Hugo Chávez echó al embajador nortemericano en Caracas, Patrick Duddy: lo hizo en solidaridad con Evo y acusando a la administración Bush, una vez más, de haber puesto en marcha un plan golpista en su contra con magnicidio incluido.

La respuesta de Washington tardó lo que un suspiro en llegar: echó a los embajadores de Bolivia y Venezuela, Gustavo Guzmán y Bernardo Alvarez Herrera.

La Cancillería argentina elevó su queja al gobierno estadounidense porque consideró que el juicio por el Valijagate en Miami está montado sobre una “operación política” que “afecta las relaciones maduras que deben existir entre Estados”. Los ministros Florencio Randazzo y Aníbal Fernández le hicieron el coro mediático a su colega Jorge Taiana y denunciaron que el FBI montó un show antiargentino.

Esta vez, Cristina ni habló sobre el asunto. Tampoco lo hizo la Casa Blanca. Y su embajador en Buenos Aires, Earl Anthony Wayne, ya no sabe qué hacer para que le crean que “en los Estados Unidos hay independencia de poderes” y que su tarea no es otra que hacerse cada día más amigo de la Casa Rosada, donde cae de visita cada dos por tres.

Evo, Don Hugo y la Señora ocuparán el centro de la escena mañana, en Chile, confiados en que el resto de los presidentes sudamericanos, convocados de urgencia para analizar la crisis boliviana (al cierre de esta edición ya se había cobrado un mínimo de 16 muertos), se sumarán, de alguna manera, a la catarsis antiimperialista que los tres necesitan para asegurarse el control de sus frentes internos.

Sin entrar en complicados análisis geopolíticos, digamos que la actitud antiyanqui del kirchnerismo es, de las tres, la más endeble, sospechosa y difícil de explicar. En la Argentina no hay ningún conato de guerra civil, ni motivos aunque sea ideológicos para temer una invasión de los marines, ni posibilidad alguna de dejar sin gas o sin petróleo a nadie. Sólo estamos hablando de una valija llena de dólares que una madrugada llegó desde Caracas, en un vuelo organizado por funcionarios argentinos y con el cada día menos supuesto fin de abastecer las arcas preelectorales de la propia Cristina, fuera de la ley.

Lejos de explicar los hechos y empecinado como está en “construir el relato” de lo que en general no es, nuestra Presidenta y sus muchachos eligieron apostar a lo que haya quedado de la disyuntiva “Braden o Perón” en la memoria histórica de los argentinos.

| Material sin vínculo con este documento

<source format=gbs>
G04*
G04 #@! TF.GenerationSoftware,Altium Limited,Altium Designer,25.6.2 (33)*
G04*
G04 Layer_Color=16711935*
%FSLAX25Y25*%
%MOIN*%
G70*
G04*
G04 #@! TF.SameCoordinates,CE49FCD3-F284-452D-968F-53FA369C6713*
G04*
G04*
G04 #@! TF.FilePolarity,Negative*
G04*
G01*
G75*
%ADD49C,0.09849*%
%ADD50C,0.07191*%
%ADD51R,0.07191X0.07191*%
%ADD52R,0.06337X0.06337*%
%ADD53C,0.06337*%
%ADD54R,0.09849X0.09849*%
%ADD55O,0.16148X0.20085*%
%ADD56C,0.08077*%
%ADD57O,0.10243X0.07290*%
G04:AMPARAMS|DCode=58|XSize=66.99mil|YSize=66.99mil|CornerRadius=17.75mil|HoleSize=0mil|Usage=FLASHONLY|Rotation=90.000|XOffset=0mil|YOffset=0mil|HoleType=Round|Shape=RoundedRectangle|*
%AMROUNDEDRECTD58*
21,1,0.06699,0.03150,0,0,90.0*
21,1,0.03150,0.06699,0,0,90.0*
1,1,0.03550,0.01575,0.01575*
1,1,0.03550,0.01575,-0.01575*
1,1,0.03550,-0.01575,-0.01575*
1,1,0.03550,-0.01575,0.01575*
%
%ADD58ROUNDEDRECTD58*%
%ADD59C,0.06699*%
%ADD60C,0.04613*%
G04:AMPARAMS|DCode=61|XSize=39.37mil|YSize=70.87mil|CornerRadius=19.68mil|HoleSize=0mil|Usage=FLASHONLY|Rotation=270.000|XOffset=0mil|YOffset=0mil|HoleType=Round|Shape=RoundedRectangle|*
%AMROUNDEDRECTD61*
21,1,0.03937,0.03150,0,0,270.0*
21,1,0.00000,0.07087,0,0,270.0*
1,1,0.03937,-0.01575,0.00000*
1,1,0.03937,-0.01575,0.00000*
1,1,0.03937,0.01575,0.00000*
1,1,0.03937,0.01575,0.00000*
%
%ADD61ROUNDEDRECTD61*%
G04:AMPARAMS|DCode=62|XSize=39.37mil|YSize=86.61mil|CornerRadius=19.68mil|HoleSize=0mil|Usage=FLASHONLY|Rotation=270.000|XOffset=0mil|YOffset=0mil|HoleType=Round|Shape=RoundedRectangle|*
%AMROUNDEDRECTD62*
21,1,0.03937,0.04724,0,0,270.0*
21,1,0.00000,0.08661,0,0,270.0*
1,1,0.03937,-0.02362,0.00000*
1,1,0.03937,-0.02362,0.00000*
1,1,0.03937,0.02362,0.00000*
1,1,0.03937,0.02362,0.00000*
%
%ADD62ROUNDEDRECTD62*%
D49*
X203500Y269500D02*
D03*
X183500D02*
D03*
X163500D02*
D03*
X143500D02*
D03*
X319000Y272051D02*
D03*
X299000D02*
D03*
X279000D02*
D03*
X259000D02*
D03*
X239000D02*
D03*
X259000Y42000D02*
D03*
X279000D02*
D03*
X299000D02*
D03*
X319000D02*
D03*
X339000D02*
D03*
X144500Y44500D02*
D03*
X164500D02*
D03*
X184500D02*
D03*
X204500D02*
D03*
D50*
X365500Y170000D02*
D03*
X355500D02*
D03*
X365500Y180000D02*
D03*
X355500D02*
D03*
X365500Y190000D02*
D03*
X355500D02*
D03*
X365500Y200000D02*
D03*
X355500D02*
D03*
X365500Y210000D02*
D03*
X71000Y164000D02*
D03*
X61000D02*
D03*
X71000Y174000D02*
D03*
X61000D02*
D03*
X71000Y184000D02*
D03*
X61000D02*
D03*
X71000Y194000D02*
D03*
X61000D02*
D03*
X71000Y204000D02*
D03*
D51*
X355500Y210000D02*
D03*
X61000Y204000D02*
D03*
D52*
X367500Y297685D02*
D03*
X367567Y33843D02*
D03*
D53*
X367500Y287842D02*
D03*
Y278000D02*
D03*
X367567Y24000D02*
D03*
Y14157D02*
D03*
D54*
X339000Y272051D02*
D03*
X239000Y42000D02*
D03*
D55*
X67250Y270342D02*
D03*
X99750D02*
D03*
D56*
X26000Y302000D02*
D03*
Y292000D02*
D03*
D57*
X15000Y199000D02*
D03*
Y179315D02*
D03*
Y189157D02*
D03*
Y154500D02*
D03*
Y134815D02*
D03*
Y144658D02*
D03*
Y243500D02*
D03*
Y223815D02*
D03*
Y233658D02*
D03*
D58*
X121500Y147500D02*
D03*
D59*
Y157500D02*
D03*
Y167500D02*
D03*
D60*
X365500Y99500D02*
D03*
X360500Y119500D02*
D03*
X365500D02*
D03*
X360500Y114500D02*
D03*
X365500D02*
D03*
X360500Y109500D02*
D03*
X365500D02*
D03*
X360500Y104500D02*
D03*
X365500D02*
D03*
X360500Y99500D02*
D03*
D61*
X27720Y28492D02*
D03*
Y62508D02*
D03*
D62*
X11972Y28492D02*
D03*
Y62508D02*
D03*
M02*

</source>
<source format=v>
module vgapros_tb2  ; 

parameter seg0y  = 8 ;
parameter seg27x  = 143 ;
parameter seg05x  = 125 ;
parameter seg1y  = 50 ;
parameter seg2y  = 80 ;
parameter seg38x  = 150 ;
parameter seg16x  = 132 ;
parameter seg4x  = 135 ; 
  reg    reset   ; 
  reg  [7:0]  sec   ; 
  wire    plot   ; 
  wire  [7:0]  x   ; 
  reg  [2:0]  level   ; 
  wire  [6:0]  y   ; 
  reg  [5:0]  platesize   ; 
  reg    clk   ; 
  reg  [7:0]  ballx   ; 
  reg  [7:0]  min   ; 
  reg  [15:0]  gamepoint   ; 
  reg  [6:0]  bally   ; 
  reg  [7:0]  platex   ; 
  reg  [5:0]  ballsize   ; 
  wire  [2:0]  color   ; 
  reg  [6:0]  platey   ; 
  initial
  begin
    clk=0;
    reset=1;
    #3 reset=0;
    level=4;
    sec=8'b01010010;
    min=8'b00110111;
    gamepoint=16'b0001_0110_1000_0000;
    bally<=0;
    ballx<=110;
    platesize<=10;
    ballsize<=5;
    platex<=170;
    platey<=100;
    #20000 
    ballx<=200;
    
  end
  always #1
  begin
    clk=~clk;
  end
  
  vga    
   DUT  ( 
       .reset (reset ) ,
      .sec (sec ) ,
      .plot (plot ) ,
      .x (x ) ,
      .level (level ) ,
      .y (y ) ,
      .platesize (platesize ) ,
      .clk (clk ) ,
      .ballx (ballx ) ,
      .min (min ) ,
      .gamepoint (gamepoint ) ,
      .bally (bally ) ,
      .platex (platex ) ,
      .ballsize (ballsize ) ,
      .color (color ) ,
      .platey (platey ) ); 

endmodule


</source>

Para quienes no saben de qué se trata o lo fueron olvidando: Spruille Braden se llamaba el embajador estadounidense en Buenos Aires allá por 1946, cuando Juan Domingo Perón se presentó por primera vez a elecciones. Gracias a los informes de Braden, el Departamento de Estado incorporó a Perón en su lista negra de adoradores del nazismo y el aún coronel supo aprovechar aquella manifiesta enemistad en un definitorio discurso de campaña: “En poco tiempo, el pueblo deberá elegir entre Braden o Perón”. En un impresionante golpe de marketing, las paredes de los suburbios fueron invadidas por esa consigna, escrita con pedazos de carbón. Y, en una elección limpia, Perón empezó a ser Perón.

Con su particular adicción al uso del pasado, los Kirchner intentan hoy salir del paso intentando establecer que la historia se repite, aunque sea como comedia (Cristina K & Karl Marx dixit), pero siempre a favor de las razones del matrimonio presidencial.

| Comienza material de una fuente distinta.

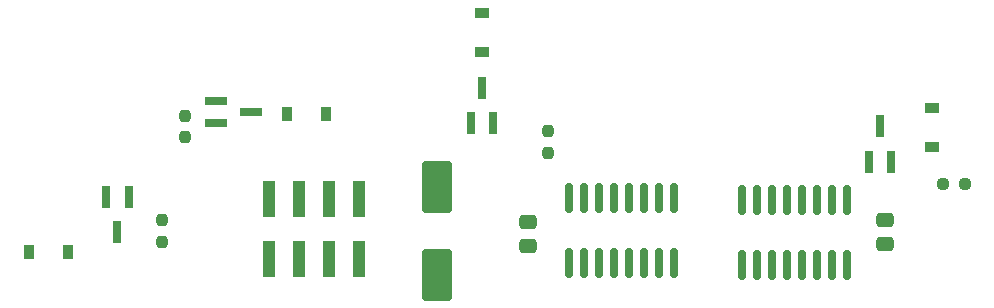
<source format=gbr>
%TF.GenerationSoftware,KiCad,Pcbnew,6.0.2+dfsg-1*%
%TF.CreationDate,2023-06-14T19:57:57+03:00*%
%TF.ProjectId,clock,636c6f63-6b2e-46b6-9963-61645f706362,rev?*%
%TF.SameCoordinates,Original*%
%TF.FileFunction,Paste,Bot*%
%TF.FilePolarity,Positive*%
%FSLAX46Y46*%
G04 Gerber Fmt 4.6, Leading zero omitted, Abs format (unit mm)*
G04 Created by KiCad (PCBNEW 6.0.2+dfsg-1) date 2023-06-14 19:57:57*
%MOMM*%
%LPD*%
G01*
G04 APERTURE LIST*
G04 Aperture macros list*
%AMRoundRect*
0 Rectangle with rounded corners*
0 $1 Rounding radius*
0 $2 $3 $4 $5 $6 $7 $8 $9 X,Y pos of 4 corners*
0 Add a 4 corners polygon primitive as box body*
4,1,4,$2,$3,$4,$5,$6,$7,$8,$9,$2,$3,0*
0 Add four circle primitives for the rounded corners*
1,1,$1+$1,$2,$3*
1,1,$1+$1,$4,$5*
1,1,$1+$1,$6,$7*
1,1,$1+$1,$8,$9*
0 Add four rect primitives between the rounded corners*
20,1,$1+$1,$2,$3,$4,$5,0*
20,1,$1+$1,$4,$5,$6,$7,0*
20,1,$1+$1,$6,$7,$8,$9,0*
20,1,$1+$1,$8,$9,$2,$3,0*%
G04 Aperture macros list end*
%ADD10R,1.200000X0.900000*%
%ADD11RoundRect,0.250000X0.475000X-0.337500X0.475000X0.337500X-0.475000X0.337500X-0.475000X-0.337500X0*%
%ADD12RoundRect,0.237500X0.237500X-0.250000X0.237500X0.250000X-0.237500X0.250000X-0.237500X-0.250000X0*%
%ADD13R,1.000000X3.150000*%
%ADD14RoundRect,0.150000X-0.150000X1.100000X-0.150000X-1.100000X0.150000X-1.100000X0.150000X1.100000X0*%
%ADD15R,0.800000X1.900000*%
%ADD16R,1.900000X0.800000*%
%ADD17R,0.900000X1.200000*%
%ADD18RoundRect,0.250000X1.000000X-1.950000X1.000000X1.950000X-1.000000X1.950000X-1.000000X-1.950000X0*%
%ADD19RoundRect,0.237500X0.250000X0.237500X-0.250000X0.237500X-0.250000X-0.237500X0.250000X-0.237500X0*%
G04 APERTURE END LIST*
D10*
%TO.C,D4*%
X145070000Y-82910000D03*
X145070000Y-86210000D03*
%TD*%
D11*
%TO.C,C4*%
X149000000Y-102700000D03*
X149000000Y-100625000D03*
%TD*%
D12*
%TO.C,R2*%
X119900000Y-93455000D03*
X119900000Y-91630000D03*
%TD*%
D13*
%TO.C,J1*%
X134670000Y-103755000D03*
X134670000Y-98705000D03*
X132130000Y-103755000D03*
X132130000Y-98705000D03*
X129590000Y-103755000D03*
X129590000Y-98705000D03*
X127050000Y-103755000D03*
X127050000Y-98705000D03*
%TD*%
D14*
%TO.C,U3*%
X167080000Y-98787500D03*
X168350000Y-98787500D03*
X169620000Y-98787500D03*
X170890000Y-98787500D03*
X172160000Y-98787500D03*
X173430000Y-98787500D03*
X174700000Y-98787500D03*
X175970000Y-98787500D03*
X175970000Y-104287500D03*
X174700000Y-104287500D03*
X173430000Y-104287500D03*
X172160000Y-104287500D03*
X170890000Y-104287500D03*
X169620000Y-104287500D03*
X168350000Y-104287500D03*
X167080000Y-104287500D03*
%TD*%
D10*
%TO.C,D5*%
X183140000Y-90970000D03*
X183140000Y-94270000D03*
%TD*%
D15*
%TO.C,Q1*%
X113260000Y-98520000D03*
X115160000Y-98520000D03*
X114210000Y-101520000D03*
%TD*%
%TO.C,Q3*%
X146030000Y-92280000D03*
X144130000Y-92280000D03*
X145080000Y-89280000D03*
%TD*%
D16*
%TO.C,Q2*%
X122530000Y-92300000D03*
X122530000Y-90400000D03*
X125530000Y-91350000D03*
%TD*%
D17*
%TO.C,D3*%
X131830000Y-91520000D03*
X128530000Y-91520000D03*
%TD*%
%TO.C,D2*%
X106720000Y-103150000D03*
X110020000Y-103150000D03*
%TD*%
D12*
%TO.C,R3*%
X150650000Y-94762500D03*
X150650000Y-92937500D03*
%TD*%
D11*
%TO.C,C5*%
X179225000Y-102512500D03*
X179225000Y-100437500D03*
%TD*%
D18*
%TO.C,C3*%
X141300000Y-105100000D03*
X141300000Y-97700000D03*
%TD*%
D14*
%TO.C,U6*%
X152480000Y-98625000D03*
X153750000Y-98625000D03*
X155020000Y-98625000D03*
X156290000Y-98625000D03*
X157560000Y-98625000D03*
X158830000Y-98625000D03*
X160100000Y-98625000D03*
X161370000Y-98625000D03*
X161370000Y-104125000D03*
X160100000Y-104125000D03*
X158830000Y-104125000D03*
X157560000Y-104125000D03*
X156290000Y-104125000D03*
X155020000Y-104125000D03*
X153750000Y-104125000D03*
X152480000Y-104125000D03*
%TD*%
D15*
%TO.C,Q4*%
X179730000Y-95530000D03*
X177830000Y-95530000D03*
X178780000Y-92530000D03*
%TD*%
D12*
%TO.C,R1*%
X118000000Y-102300000D03*
X118000000Y-100475000D03*
%TD*%
D19*
%TO.C,R4*%
X185952500Y-97410000D03*
X184127500Y-97410000D03*
%TD*%
M02*

</source>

Algo no cierra, de todos modos. Nadie entiende por qué Claudio Uberti (el funcionario que subió a Antonini al avión de la discordia, fue cesanteado por eso y, según el propio Antonini, era el verdadero portador de la valija) no usa los mismos argumentos para su defensa judicial en la Argentina. Sus abogados deslizan que, en realidad, Antonini Wilson llevaba esos dólares para un tal vez oscuro negocio en el Uruguay, versión que pinta al voluminoso venezolano más como mercachifle que como un agente del FBI cuya misión era hacerle una cama a los Kirchner, acaso para entorpecer sus buenas relaciones con el socialismo bolivariano de Hugo Chávez.

Hoy, Uberti, que siempre actuó como recaudador en las campañas, trabaja para el empresario Lázaro Báez, socio de Néstor Kirchner en sus emprendimientos inmobiliarios, con un sueldo de 20 mil pesos mensuales. En resumen: ni fue echado del todo ni está tan lejos de la pingüinera, donde tranquilamente podrían ordenarle que argumente su estrategia judicial a tono con las denuncias de complot repetidas como loros por los moradores de Balcarce 50.

En cualquier momento de esta semana, Antonini Wilson declarará en la Corte de Miami como testigo estrella del fiscal Thomas Mulvihill. Lo más probable es que empiece a hacerlo el viernes y que su testimonio se prolongue por lo menos hasta el martes 23, con Cristina Kirchner ya instalada en territorio norteamericano: para ese mismo día está previsto el arranque de la 60ª Asamblea General de la ONU. Fuentes de la Cancillería aseguran que, en su discurso, la Presidenta volverá a incluir “el firme reclamo de colaboración por parte de Irán con la Justicia argentina por el caso AMIA”. Eso caerá muy bien en Washington y muy mal en Caracas, curiosamente.

El prestigioso semiólogo español Jesús González Requena, experto en la construcción del relato cinematográfico, sostiene que “hay un prejuicio muy resistente en nuestra cultura, un tópico estético y también político: los finales felices son reaccionarios y los finales tristes, progresistas”. En la Argentina tenemos un gobierno que se jura progresista y hasta de izquierda, si lo apuran. La gran incógnita es si le dará el cuero para darle un final feliz a su película.